The primary reason that string literals can't be modified (without undefined behavior) is to support string literal merging.
Long ago, when memory was much tighter than today, compiler authors noticed that many programs had the same string literals repeated many times--especially things like mode strings being passed to fopen
(e.g., f = fopen("filename", "r");
) and simple format strings being passed to printf
(e.g., printf("%d\n", a);
).
To save memory, they'd avoid allocating separate memory for each instance of these strings. Instead, they'd allocate one piece of memory, and point all the pointers at it.
In a few cases, they got even trickier than that, to merge literals that were't even entirely identical. For example consider code like this:
printf("%s\t%d\n", a);
/* ... */
printf("%d\n", b);
In this case, the string literals aren't entirely identical, but the second one is identical part of the end of the first. In this case, they'd still allocate one piece of memory. One pointer would point to the beginning of the memory, and the other to the position of the %d
in that same block of memory.
With a possibility (but no requirement for) string literal merging, it's essentially impossible to say what behavior you'll get when you modify a string literal. If string literals are merged, modifying one string literal might modify others that are identical, or end identically. If string literals are not merged, modifying one will have no effect on any other.
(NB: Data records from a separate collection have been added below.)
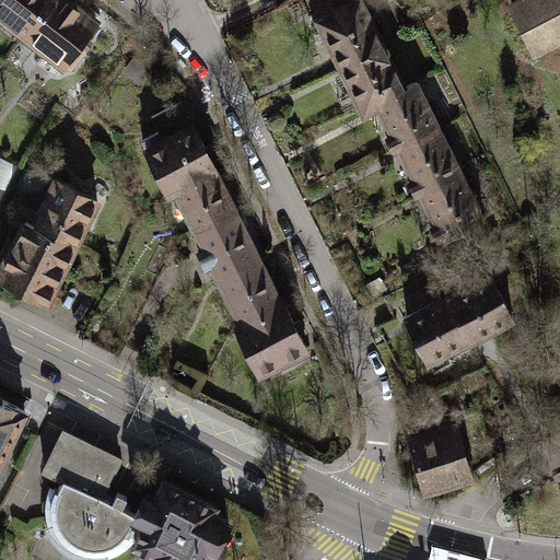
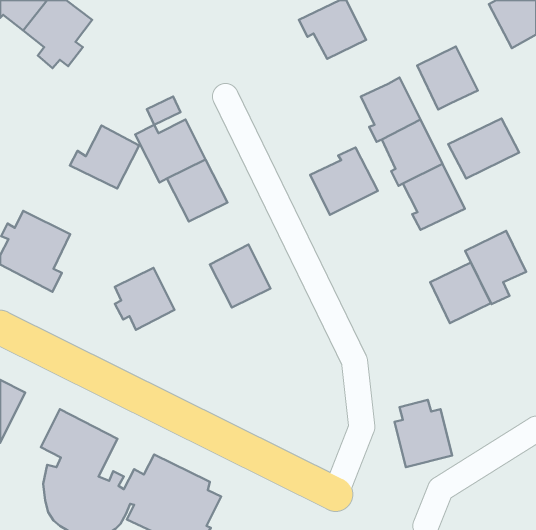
building: [341,48,405,114] -> [417,47,478,110]
building: none -> [448,118,519,178]
building: none -> [310,147,378,215]
building: [24,185,96,250] -> [70,126,139,189]
building: [197,218,259,282] -> [115,268,175,330]
building: [406,301,469,377] -> [465,231,526,304]
building: [236,306,306,377] -> none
MMUs added another dimension: they allowed memory to be marked as read-only, so attempting to modify a string literal would result in a signal of some sort--but only if the system had an MMU (which was often optional at one time) and also depending on whether the compiler/linker decided to put the string literals in memory they'd marked constant or not.
Since they couldn't define what the behavior would be when you modified a string literal, they decided that modifying a string literal would produce undefined behavior.
The second case is entirely different. Here you've defined an array of char
. It's clear that if you define two separate arrays, they're still separate, regardless of content, so modifying one can't possibly affect the other. The behavior is clear and always has been, so doing so gives defined behavior. The fact that the array in question might be initialized from a string literal doesn't change that.